What you are asked to do. From the first line below to the last, reproduce the material exactly and leave out the images.

Source data Block Start

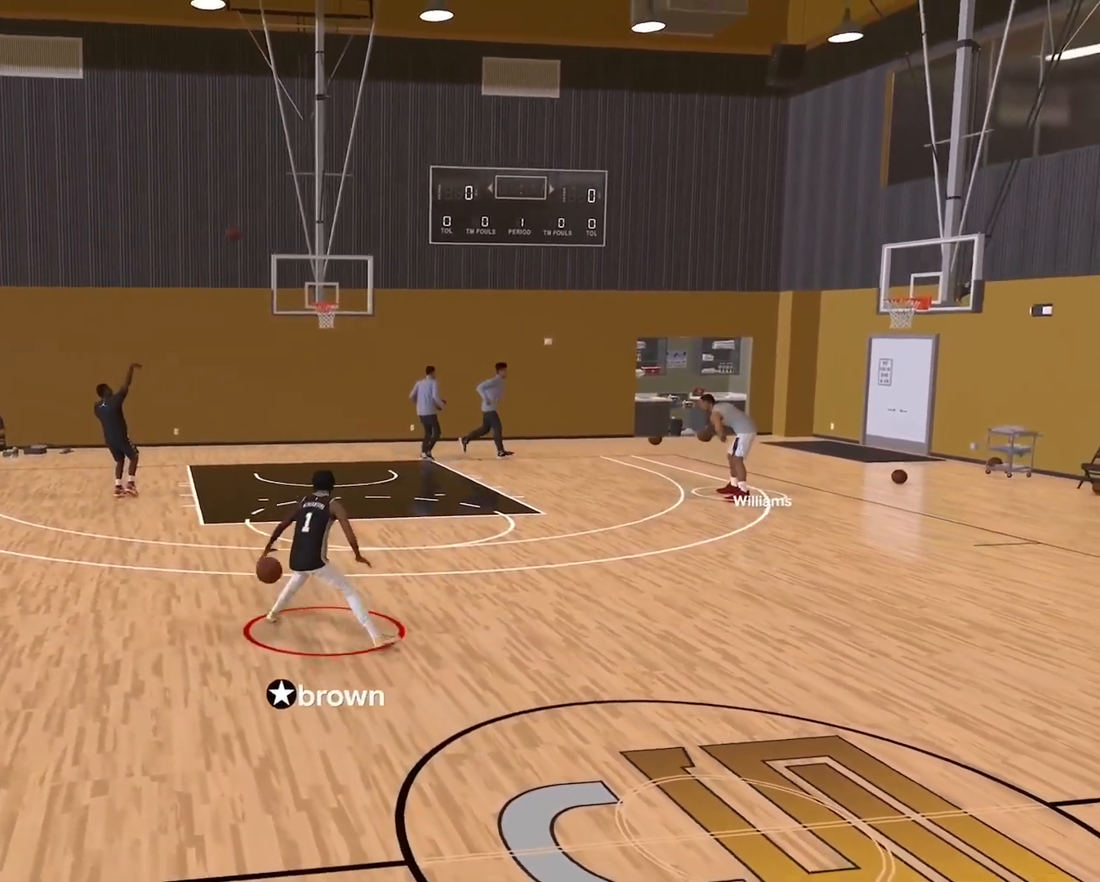
{"buttons": [], "left_stick": "center", "right_stick": "center", "events": []}
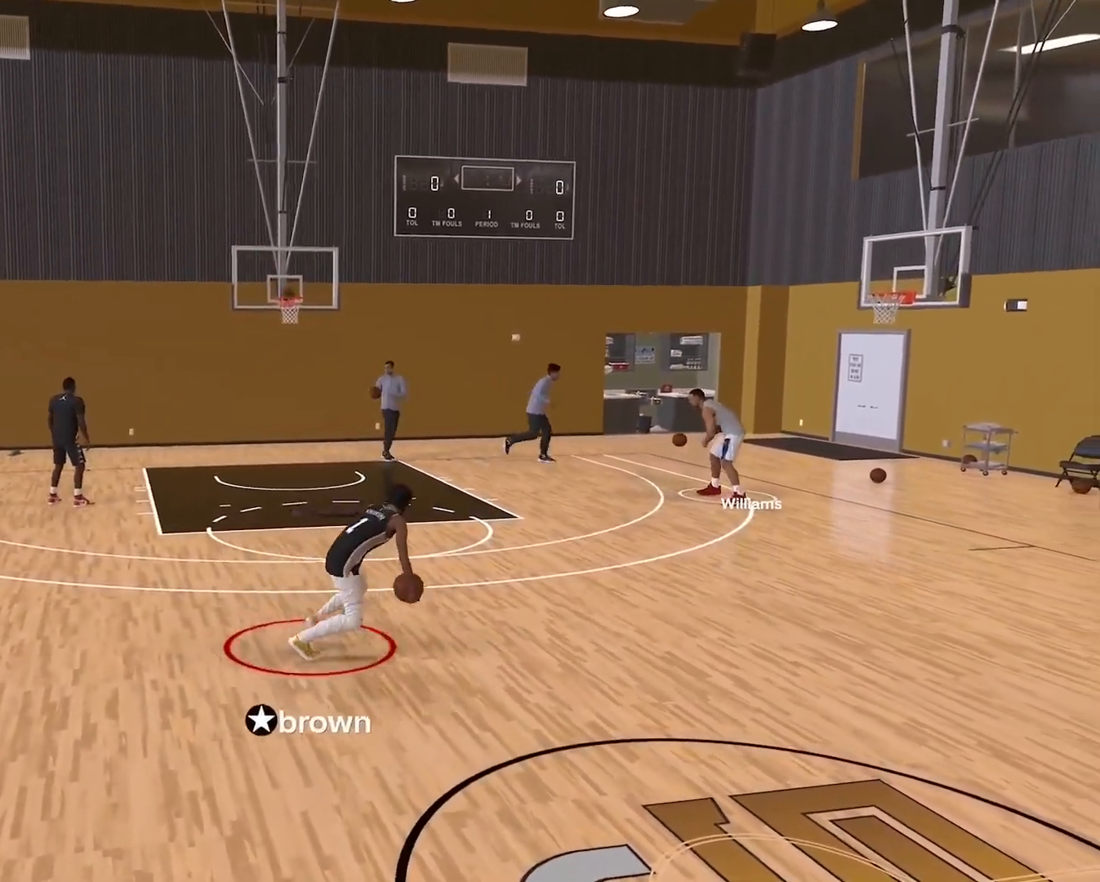
{"buttons": [], "left_stick": "center", "right_stick": "center", "events": [[200, "right_stick", "left"], [317, "right_stick", "center"]]}
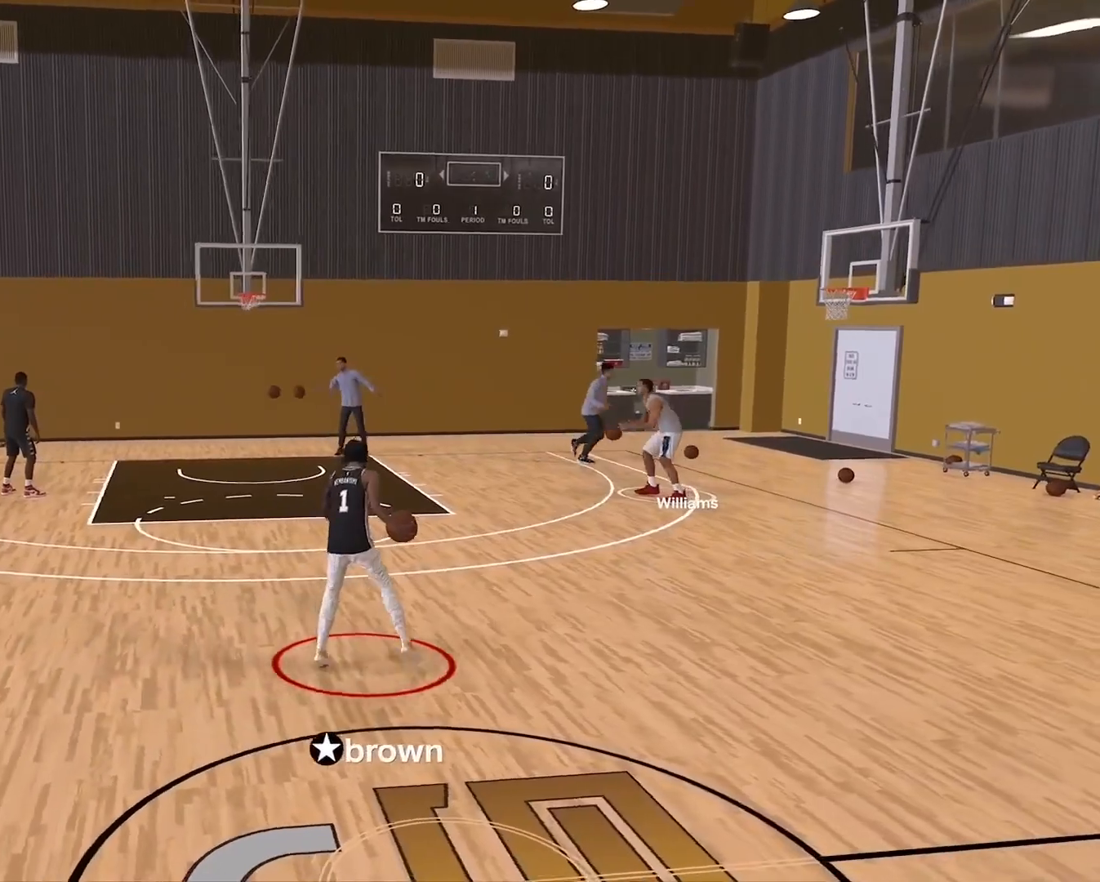
{"buttons": [], "left_stick": "center", "right_stick": "center", "events": [[67, "right_stick", "up-right"], [183, "right_stick", "center"]]}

Source data Block End

Output for this exercise.
{"buttons": [], "left_stick": "center", "right_stick": "center", "events": []}
{"buttons": [], "left_stick": "center", "right_stick": "center", "events": [[200, "right_stick", "left"], [317, "right_stick", "center"]]}
{"buttons": [], "left_stick": "center", "right_stick": "center", "events": [[67, "right_stick", "up-right"], [183, "right_stick", "center"]]}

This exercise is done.